Across the following data, state how many lines include the word "Profile". Provide the number alone.

*** Begin section ***

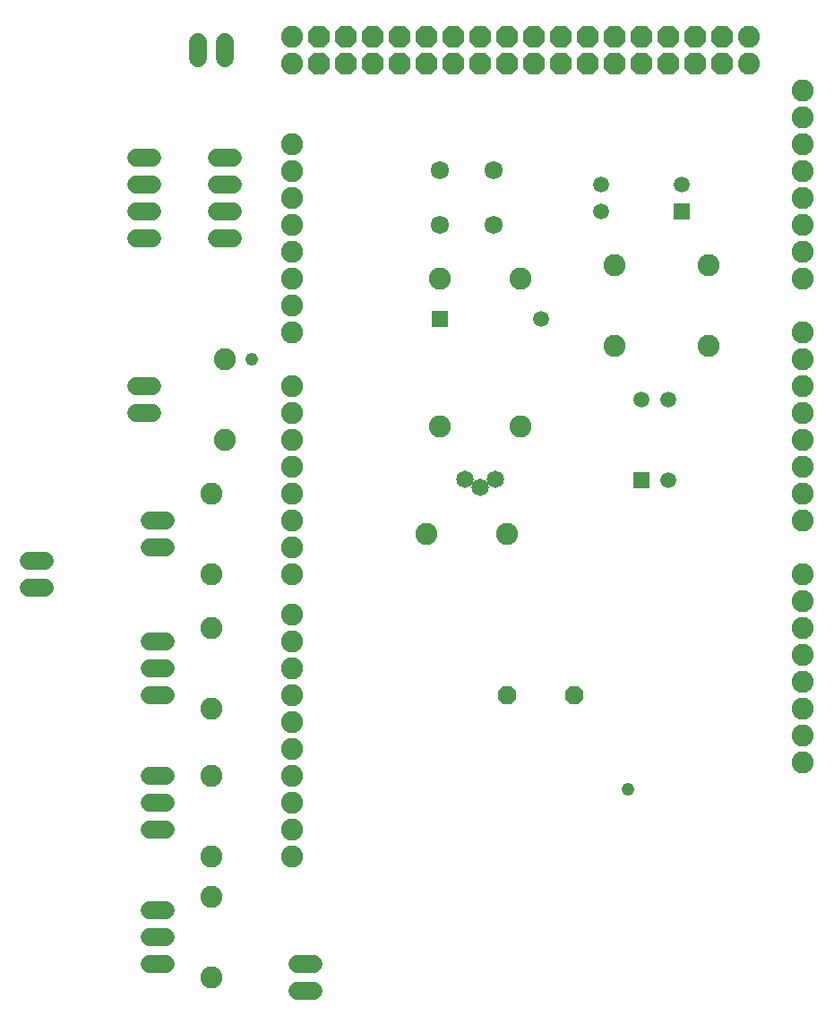
<source format=gbs>
G75*
%MOIN*%
%OFA0B0*%
%FSLAX25Y25*%
%IPPOS*%
%LPD*%
%AMOC8*
5,1,8,0,0,1.08239X$1,22.5*
%
%ADD10OC8,0.06800*%
%ADD11C,0.08200*%
%ADD12OC8,0.08200*%
%ADD13C,0.06776*%
%ADD14C,0.06800*%
%ADD15R,0.05950X0.05950*%
%ADD16C,0.05950*%
%ADD17C,0.06501*%
%ADD18C,0.04800*%
%ADD19C,0.04762*%
D10*
X0196000Y0161250D03*
X0221000Y0161250D03*
D11*
X0196000Y0221250D03*
X0166000Y0221250D03*
X0171000Y0261250D03*
X0201000Y0261250D03*
X0236000Y0291250D03*
X0236000Y0321250D03*
X0271000Y0321250D03*
X0271000Y0291250D03*
X0306000Y0286250D03*
X0306000Y0276250D03*
X0306000Y0266250D03*
X0306000Y0256250D03*
X0306000Y0246250D03*
X0306000Y0236250D03*
X0306000Y0226250D03*
X0306000Y0206250D03*
X0306000Y0196250D03*
X0306000Y0186250D03*
X0306000Y0176250D03*
X0306000Y0166250D03*
X0306000Y0156250D03*
X0306000Y0146250D03*
X0306000Y0136250D03*
X0306000Y0296250D03*
X0306000Y0316250D03*
X0306000Y0326250D03*
X0306000Y0336250D03*
X0306000Y0346250D03*
X0306000Y0356250D03*
X0306000Y0366250D03*
X0306000Y0376250D03*
X0306000Y0386250D03*
X0286000Y0396250D03*
X0286000Y0406250D03*
X0201000Y0316250D03*
X0171000Y0316250D03*
X0116000Y0316250D03*
X0116000Y0306250D03*
X0116000Y0296250D03*
X0116000Y0276250D03*
X0116000Y0266250D03*
X0116000Y0256250D03*
X0116000Y0246250D03*
X0116000Y0236250D03*
X0116000Y0226250D03*
X0116000Y0216250D03*
X0116000Y0206250D03*
X0116000Y0191250D03*
X0116000Y0181250D03*
X0116000Y0171250D03*
X0116000Y0161250D03*
X0116000Y0151250D03*
X0116000Y0141250D03*
X0116000Y0131250D03*
X0116000Y0121250D03*
X0116000Y0111250D03*
X0116000Y0101250D03*
X0086000Y0101250D03*
X0086000Y0086250D03*
X0086000Y0056250D03*
X0086000Y0131250D03*
X0086000Y0156250D03*
X0086000Y0186250D03*
X0086000Y0206250D03*
X0086000Y0236250D03*
X0091000Y0256250D03*
X0091000Y0286250D03*
X0116000Y0326250D03*
X0116000Y0336250D03*
X0116000Y0346250D03*
X0116000Y0356250D03*
X0116000Y0366250D03*
X0116000Y0396250D03*
X0116000Y0406250D03*
D12*
X0126000Y0406250D03*
X0126000Y0396250D03*
X0136000Y0396250D03*
X0146000Y0396250D03*
X0146000Y0406250D03*
X0136000Y0406250D03*
X0156000Y0406250D03*
X0156000Y0396250D03*
X0166000Y0396250D03*
X0176000Y0396250D03*
X0176000Y0406250D03*
X0166000Y0406250D03*
X0186000Y0406250D03*
X0186000Y0396250D03*
X0196000Y0396250D03*
X0196000Y0406250D03*
X0206000Y0406250D03*
X0216000Y0406250D03*
X0216000Y0396250D03*
X0206000Y0396250D03*
X0226000Y0396250D03*
X0226000Y0406250D03*
X0236000Y0406250D03*
X0236000Y0396250D03*
X0246000Y0396250D03*
X0256000Y0396250D03*
X0256000Y0406250D03*
X0246000Y0406250D03*
X0266000Y0406250D03*
X0266000Y0396250D03*
X0276000Y0396250D03*
X0276000Y0406250D03*
D13*
X0191039Y0356289D03*
X0191039Y0336211D03*
X0170961Y0336211D03*
X0170961Y0356289D03*
D14*
X0069000Y0061250D02*
X0063000Y0061250D01*
X0063000Y0071250D02*
X0069000Y0071250D01*
X0069000Y0081250D02*
X0063000Y0081250D01*
X0063000Y0111250D02*
X0069000Y0111250D01*
X0069000Y0121250D02*
X0063000Y0121250D01*
X0063000Y0131250D02*
X0069000Y0131250D01*
X0069000Y0161250D02*
X0063000Y0161250D01*
X0063000Y0171250D02*
X0069000Y0171250D01*
X0069000Y0181250D02*
X0063000Y0181250D01*
X0063000Y0216250D02*
X0069000Y0216250D01*
X0069000Y0226250D02*
X0063000Y0226250D01*
X0064000Y0266250D02*
X0058000Y0266250D01*
X0058000Y0276250D02*
X0064000Y0276250D01*
X0064000Y0331250D02*
X0058000Y0331250D01*
X0058000Y0341250D02*
X0064000Y0341250D01*
X0064000Y0351250D02*
X0058000Y0351250D01*
X0058000Y0361250D02*
X0064000Y0361250D01*
X0088000Y0361250D02*
X0094000Y0361250D01*
X0094000Y0351250D02*
X0088000Y0351250D01*
X0088000Y0341250D02*
X0094000Y0341250D01*
X0094000Y0331250D02*
X0088000Y0331250D01*
X0091000Y0398250D02*
X0091000Y0404250D01*
X0081000Y0404250D02*
X0081000Y0398250D01*
X0024000Y0211250D02*
X0018000Y0211250D01*
X0018000Y0201250D02*
X0024000Y0201250D01*
X0118000Y0061250D02*
X0124000Y0061250D01*
X0124000Y0051250D02*
X0118000Y0051250D01*
D15*
X0246000Y0241250D03*
X0171000Y0301250D03*
X0261000Y0341250D03*
D16*
X0261000Y0351250D03*
X0231000Y0351250D03*
X0231000Y0341250D03*
X0208402Y0301250D03*
X0246000Y0271250D03*
X0256000Y0271250D03*
X0256000Y0241250D03*
D17*
X0191709Y0241289D03*
X0186000Y0238337D03*
X0180291Y0241289D03*
D18*
X0241000Y0126250D03*
D19*
X0101000Y0286250D03*
M02*

</source>
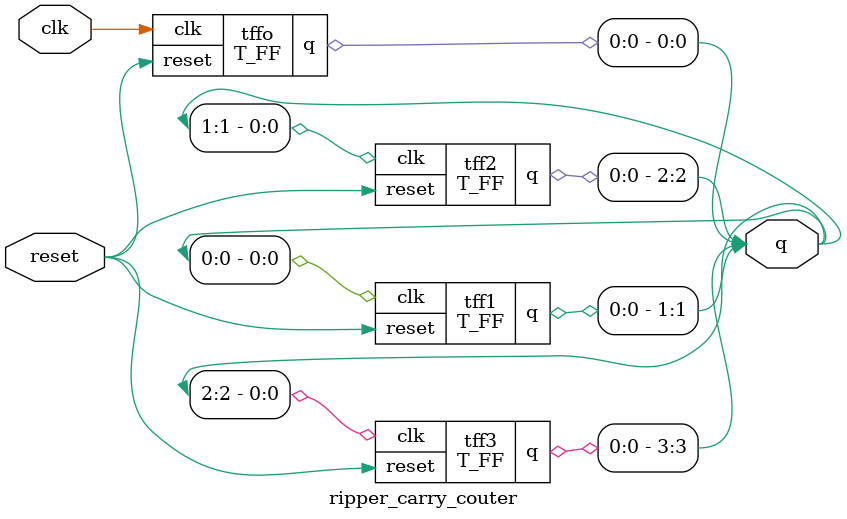
<source format=v>
module D_FF(q, d, clk, reset);
	output reg q; // Biến q cần được khai báo kiểu reg vì được gán trong always
	input d, clk, reset;
	
	always @(posedge clk or posedge reset)
		begin
			if (reset)	// Khi reset = 1, q được đặt về 0
				q <= 1'b0;
			else 	// Nếu không, q nhận giá trị của d tại cạnh lên của clk
				q <= d;
		end
endmodule

module T_FF(q, clk, reset);
	output q;
	input clk, reset;
	wire d;
	D_FF dffo(q, d, clk, reset);
	not n1(d, q);
endmodule

module ripper_carry_couter(q, clk, reset);
	output [3:0] q;
	input clk, reset;
	// 4 instance of the module T_FF are created
	T_FF tffo(q[0], clk, reset);
	T_FF tff1(q[1],q[0], reset); 
	T_FF tff2(q[2],q[1], reset); 
	T_FF tff3(q[3],q[2], reset); 
endmodule

</source>
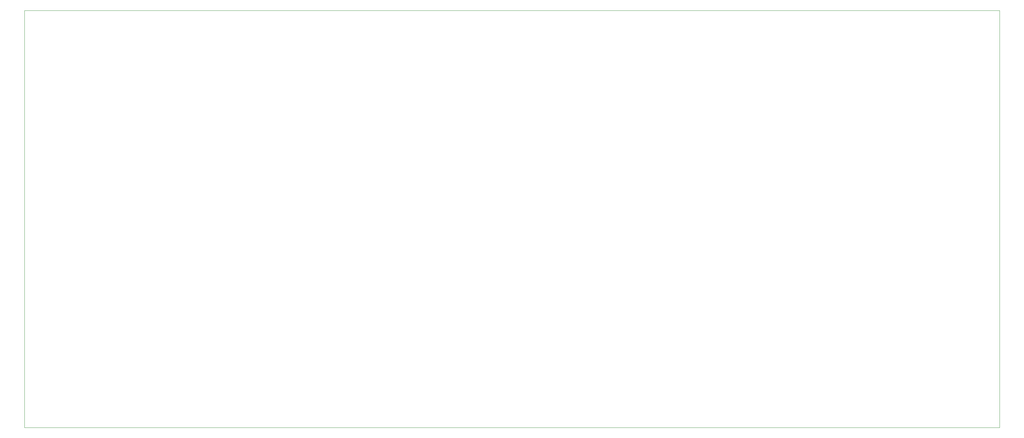
<source format=gbr>
%TF.GenerationSoftware,KiCad,Pcbnew,6.0.6-3a73a75311~116~ubuntu20.04.1*%
%TF.CreationDate,2022-07-12T22:33:22+02:00*%
%TF.ProjectId,LEDBoard_template,4c454442-6f61-4726-945f-74656d706c61,rev?*%
%TF.SameCoordinates,Original*%
%TF.FileFunction,Profile,NP*%
%FSLAX46Y46*%
G04 Gerber Fmt 4.6, Leading zero omitted, Abs format (unit mm)*
G04 Created by KiCad (PCBNEW 6.0.6-3a73a75311~116~ubuntu20.04.1) date 2022-07-12 22:33:22*
%MOMM*%
%LPD*%
G01*
G04 APERTURE LIST*
%TA.AperFunction,Profile*%
%ADD10C,0.100000*%
%TD*%
G04 APERTURE END LIST*
D10*
X100550000Y-105280000D02*
X360570000Y-105280000D01*
X360570000Y-105280000D02*
X360570000Y-216470000D01*
X360570000Y-216470000D02*
X100550000Y-216470000D01*
X100550000Y-216470000D02*
X100550000Y-105280000D01*
M02*

</source>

*** End section ***

● **SOLUTION**: 2